→ **Extract**

___

LVM – From Failure to Recovery

Recently, our LVM died, yes, our 2.2TB (Terabytes, that’s right!) LVM died. How did it die you ask? Simple, with a little lack of luck, a little bit of idiocy and a little trial and error. This is the story of how not to fail disks and the recovery that was required.

The Story

So one seemingly happy night last week, my roommate Chris and I were each in our own office, watching television as might be normal. I was also copying the 9 seasons of the x-files I had just obtained over to our file server, named “rhubarb”. Everything is stored on LVM (with 2 underlying raid5 configs, one software – 750G, one hardware – 1.45TB) which resides at /dev/LVM/BigDisk, and we affectionately refer to it as “BigDisk” or “rhubarb”.

During this watching and copying that was going on, out of the blue, the show I was watching from BigDisk stopped showing. Being later in the evening (around 11pm I believe), and because I wanted to watch the rest of the episode of Ed, I tried to restart it. No Luck!

After trying several other methods which did not include my movement from the room I was in, I decided that it’d be okay to run downstairs to have a look. So I threw on some clothes and headed downstairs hoping for some sort of quick fix to get my episode of Ed to restart.

On my way down the stairs, Chris, hollered at me and asked if I’d done anything to rhubarb. I said I hadn’t and then proceeded downstairs. This, my friends, is where the hilarity ensues, and I highly recommend against what I did that night.

The Error

It appeared everything was in working order, but it obviously wasn’t. Hard drives appeared to be spinning but some weren’t. After some digging and realizing we couldn’t access the LVM (formatted in jfs, btw). We decided it was time to do a reboot and see what was going on with the LVM. Normally, I don’t reboot, so a good 20 minutes went by before any sort of thoughts went that way.

The reboot revealed a power supply had failed. At the time, we had 3 different power supplies providing power to all of the different drives in the system. We weren’t sure which ones had failed, so we started eliminating them, one-by-one. Problem was, we didn’t really have any reliable power supplies with which to test, and this was my biggest mistake. Yes, I take full credit for what happened next, it was a very idiotic move, so don’t you do it. Mind you, these are IDE drives all setup on a software raid 5, over 4 disks. We found a couple other power supplies and hooked them up.

___

→ **Written tasks**
1: Say whether each statement agrees with the LVM recovery post, answering yes or no and quoting the deciding words: (a) the file server was named "rhubarb"; (b) the LVM was formatted in ext3; (c) the system had three power supplies feeding its drives.
2: Reproduce the LVM recovery post word for word from "LVM – From Failure" to "that was required.".

→ **Dataset items**
___

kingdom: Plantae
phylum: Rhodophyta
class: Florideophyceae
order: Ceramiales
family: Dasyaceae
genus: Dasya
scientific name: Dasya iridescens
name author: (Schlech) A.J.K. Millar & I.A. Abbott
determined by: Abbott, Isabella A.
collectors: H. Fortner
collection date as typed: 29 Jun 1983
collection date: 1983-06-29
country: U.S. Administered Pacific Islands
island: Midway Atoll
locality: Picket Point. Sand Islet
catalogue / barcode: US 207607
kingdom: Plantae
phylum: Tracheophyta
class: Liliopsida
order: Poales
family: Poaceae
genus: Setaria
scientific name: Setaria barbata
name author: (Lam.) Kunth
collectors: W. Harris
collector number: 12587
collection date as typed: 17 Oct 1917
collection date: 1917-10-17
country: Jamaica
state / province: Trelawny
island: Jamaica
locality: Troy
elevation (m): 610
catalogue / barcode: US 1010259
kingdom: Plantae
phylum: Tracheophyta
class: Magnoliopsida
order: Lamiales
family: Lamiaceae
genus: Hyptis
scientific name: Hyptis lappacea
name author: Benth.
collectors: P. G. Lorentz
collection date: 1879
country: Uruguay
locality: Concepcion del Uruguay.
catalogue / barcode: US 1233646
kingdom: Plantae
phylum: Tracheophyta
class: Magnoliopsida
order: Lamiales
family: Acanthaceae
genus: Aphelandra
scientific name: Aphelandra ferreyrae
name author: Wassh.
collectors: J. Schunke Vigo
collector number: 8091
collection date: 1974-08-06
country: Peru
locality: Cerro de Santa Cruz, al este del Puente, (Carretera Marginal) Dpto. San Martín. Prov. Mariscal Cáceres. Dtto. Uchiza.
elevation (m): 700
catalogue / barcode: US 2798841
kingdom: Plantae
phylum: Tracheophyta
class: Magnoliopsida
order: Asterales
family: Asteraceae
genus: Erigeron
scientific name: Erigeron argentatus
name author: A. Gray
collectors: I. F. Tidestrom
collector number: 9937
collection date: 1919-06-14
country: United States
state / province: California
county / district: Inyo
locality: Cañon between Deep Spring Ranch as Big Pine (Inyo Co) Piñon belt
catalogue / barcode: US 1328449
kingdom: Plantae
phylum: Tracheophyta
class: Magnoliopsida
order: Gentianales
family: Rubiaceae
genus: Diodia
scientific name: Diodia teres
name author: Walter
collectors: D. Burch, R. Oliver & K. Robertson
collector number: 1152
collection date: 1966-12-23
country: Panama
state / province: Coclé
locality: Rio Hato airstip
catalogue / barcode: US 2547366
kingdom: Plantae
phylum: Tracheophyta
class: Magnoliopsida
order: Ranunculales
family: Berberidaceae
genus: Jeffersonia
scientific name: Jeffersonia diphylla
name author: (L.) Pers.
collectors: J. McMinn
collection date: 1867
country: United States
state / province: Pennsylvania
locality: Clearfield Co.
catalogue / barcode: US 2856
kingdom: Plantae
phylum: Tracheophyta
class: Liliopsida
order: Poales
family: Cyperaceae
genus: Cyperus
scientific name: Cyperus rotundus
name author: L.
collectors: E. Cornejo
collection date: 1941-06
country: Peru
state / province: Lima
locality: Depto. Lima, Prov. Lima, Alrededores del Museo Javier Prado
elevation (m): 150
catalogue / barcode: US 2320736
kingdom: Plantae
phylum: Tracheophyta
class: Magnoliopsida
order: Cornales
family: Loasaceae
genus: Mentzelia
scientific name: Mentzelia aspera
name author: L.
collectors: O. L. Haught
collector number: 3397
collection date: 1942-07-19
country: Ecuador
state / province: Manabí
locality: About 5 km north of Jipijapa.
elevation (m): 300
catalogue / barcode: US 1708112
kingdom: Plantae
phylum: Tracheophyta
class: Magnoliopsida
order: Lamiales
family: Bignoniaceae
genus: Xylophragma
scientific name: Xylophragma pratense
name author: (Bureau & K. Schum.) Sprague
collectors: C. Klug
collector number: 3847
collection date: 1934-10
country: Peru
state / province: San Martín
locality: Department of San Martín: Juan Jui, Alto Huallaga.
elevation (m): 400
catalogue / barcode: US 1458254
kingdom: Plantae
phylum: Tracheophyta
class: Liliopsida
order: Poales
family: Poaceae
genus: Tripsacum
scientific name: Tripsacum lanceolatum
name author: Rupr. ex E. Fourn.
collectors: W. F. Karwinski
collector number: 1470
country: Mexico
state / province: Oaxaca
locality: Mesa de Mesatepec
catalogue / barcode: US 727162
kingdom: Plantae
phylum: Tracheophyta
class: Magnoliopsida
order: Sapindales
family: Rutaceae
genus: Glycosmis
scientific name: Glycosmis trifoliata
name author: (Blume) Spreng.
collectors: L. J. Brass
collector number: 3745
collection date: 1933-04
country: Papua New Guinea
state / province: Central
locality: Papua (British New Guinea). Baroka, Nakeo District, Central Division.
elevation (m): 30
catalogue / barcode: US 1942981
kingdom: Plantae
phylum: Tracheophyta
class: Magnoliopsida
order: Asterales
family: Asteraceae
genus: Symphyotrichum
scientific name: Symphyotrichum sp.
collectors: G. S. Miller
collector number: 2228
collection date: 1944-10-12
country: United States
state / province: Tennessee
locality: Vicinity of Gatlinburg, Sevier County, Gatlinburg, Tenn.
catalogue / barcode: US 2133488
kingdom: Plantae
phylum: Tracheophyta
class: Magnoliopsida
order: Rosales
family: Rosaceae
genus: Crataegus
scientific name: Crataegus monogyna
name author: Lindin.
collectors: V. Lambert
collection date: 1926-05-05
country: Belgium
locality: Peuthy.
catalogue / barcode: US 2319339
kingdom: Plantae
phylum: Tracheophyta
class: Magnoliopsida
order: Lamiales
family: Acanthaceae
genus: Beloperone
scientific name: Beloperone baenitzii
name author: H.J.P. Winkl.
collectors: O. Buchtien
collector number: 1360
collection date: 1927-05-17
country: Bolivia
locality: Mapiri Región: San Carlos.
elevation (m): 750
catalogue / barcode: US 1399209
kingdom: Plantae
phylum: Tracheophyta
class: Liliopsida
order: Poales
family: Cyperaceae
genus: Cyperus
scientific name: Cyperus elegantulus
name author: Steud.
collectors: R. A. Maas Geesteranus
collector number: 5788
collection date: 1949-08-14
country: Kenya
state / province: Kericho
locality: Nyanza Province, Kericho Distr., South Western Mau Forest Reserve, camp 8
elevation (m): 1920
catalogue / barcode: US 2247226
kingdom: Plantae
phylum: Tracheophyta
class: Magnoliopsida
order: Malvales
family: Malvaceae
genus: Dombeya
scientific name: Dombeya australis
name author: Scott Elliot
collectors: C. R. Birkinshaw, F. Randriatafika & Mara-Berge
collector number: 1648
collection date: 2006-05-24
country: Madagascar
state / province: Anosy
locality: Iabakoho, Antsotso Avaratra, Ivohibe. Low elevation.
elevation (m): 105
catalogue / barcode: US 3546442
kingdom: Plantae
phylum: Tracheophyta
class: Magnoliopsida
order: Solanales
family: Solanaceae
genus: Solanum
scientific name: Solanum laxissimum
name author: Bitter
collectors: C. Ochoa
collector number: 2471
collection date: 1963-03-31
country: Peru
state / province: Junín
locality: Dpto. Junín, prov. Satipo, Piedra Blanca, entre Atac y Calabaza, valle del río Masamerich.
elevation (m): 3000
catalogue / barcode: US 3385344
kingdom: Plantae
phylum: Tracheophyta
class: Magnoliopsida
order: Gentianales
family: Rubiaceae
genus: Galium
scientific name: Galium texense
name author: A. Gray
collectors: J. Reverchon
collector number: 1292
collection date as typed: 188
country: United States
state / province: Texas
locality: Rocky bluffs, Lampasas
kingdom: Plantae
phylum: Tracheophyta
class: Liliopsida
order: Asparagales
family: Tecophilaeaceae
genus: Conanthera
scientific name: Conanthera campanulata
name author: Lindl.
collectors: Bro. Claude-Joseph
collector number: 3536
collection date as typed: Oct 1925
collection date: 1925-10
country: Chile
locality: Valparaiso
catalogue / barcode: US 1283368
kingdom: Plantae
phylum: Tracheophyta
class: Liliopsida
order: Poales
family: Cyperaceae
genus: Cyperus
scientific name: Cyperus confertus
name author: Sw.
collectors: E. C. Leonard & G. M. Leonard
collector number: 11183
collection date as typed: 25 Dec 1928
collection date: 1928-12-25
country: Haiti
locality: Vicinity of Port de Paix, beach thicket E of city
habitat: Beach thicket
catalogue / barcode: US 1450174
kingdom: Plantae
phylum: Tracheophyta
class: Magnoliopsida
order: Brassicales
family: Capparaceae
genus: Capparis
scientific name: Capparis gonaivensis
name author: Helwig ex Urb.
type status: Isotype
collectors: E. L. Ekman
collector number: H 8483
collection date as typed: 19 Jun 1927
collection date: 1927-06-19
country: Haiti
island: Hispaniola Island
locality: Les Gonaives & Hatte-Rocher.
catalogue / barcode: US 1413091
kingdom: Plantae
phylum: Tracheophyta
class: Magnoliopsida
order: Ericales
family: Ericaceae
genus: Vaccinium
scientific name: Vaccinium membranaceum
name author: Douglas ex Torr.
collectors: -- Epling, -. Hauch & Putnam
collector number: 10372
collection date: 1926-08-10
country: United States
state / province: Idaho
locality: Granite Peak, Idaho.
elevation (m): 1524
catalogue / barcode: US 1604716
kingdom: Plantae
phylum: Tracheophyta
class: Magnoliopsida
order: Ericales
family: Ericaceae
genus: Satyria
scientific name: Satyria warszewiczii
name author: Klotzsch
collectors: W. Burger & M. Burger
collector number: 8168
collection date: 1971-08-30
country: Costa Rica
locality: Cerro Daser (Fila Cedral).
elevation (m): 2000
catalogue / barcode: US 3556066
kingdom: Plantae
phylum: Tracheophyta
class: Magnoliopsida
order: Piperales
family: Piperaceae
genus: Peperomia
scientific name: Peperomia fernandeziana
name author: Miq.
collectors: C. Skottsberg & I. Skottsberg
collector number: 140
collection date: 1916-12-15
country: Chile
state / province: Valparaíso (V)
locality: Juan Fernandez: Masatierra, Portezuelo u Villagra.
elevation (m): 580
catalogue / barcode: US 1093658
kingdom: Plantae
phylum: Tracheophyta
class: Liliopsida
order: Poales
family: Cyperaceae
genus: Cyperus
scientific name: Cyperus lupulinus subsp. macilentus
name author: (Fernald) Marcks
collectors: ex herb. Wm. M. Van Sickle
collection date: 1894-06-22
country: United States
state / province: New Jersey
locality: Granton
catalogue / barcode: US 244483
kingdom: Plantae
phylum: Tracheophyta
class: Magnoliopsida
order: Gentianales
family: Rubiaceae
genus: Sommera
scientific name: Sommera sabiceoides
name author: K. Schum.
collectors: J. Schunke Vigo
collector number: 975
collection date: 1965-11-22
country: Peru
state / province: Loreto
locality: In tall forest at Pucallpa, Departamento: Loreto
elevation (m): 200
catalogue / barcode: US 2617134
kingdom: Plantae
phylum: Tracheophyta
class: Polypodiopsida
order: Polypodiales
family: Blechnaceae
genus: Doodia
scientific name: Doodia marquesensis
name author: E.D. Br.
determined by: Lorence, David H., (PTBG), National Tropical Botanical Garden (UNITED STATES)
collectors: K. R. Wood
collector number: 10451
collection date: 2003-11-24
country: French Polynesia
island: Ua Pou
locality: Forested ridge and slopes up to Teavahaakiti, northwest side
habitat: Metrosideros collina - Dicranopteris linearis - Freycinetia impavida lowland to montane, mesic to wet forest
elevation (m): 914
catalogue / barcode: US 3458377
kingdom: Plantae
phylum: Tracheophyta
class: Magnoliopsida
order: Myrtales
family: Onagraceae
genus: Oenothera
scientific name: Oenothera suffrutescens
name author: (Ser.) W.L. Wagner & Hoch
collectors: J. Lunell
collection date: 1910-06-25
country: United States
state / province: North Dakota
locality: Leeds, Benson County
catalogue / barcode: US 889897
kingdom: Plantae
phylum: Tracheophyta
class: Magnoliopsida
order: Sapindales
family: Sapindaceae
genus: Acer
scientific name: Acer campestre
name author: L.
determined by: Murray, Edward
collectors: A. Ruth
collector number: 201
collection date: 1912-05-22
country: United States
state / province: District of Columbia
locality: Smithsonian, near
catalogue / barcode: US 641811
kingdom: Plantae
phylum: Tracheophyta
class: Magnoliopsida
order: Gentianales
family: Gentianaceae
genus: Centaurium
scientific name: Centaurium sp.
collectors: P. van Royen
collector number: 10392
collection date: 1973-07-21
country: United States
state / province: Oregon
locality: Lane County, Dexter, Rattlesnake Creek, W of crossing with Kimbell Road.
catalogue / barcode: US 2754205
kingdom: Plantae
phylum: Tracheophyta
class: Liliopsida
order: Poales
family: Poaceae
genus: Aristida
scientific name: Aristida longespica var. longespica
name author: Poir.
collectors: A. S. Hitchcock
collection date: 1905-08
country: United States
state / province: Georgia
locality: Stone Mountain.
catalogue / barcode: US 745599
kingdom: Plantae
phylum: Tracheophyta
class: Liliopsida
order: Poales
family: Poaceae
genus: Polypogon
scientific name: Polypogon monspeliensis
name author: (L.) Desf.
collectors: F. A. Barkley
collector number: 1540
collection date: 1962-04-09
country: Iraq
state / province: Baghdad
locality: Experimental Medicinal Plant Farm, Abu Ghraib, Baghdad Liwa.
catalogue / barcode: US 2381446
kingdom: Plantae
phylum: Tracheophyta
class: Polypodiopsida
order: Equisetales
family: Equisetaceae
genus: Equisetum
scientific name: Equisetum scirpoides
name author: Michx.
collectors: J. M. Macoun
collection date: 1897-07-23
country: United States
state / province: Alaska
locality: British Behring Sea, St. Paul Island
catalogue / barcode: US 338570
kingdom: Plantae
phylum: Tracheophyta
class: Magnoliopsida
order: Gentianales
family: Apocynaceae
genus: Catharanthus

___

→ **Solutions to the exercise**
1: (a) Yes: "over to our file server, named “rhubarb”". (b) No: "formatted in jfs, btw". (c) Yes: "we had 3 different power supplies providing power to all of the different drives in the system".

2:
LVM – From Failure to Recovery

Recently, our LVM died, yes, our 2.2TB (Terabytes, that’s right!) LVM died. How did it die you ask? Simple, with a little lack of luck, a little bit of idiocy and a little trial and error. This is the story of how not to fail disks and the recovery that was required.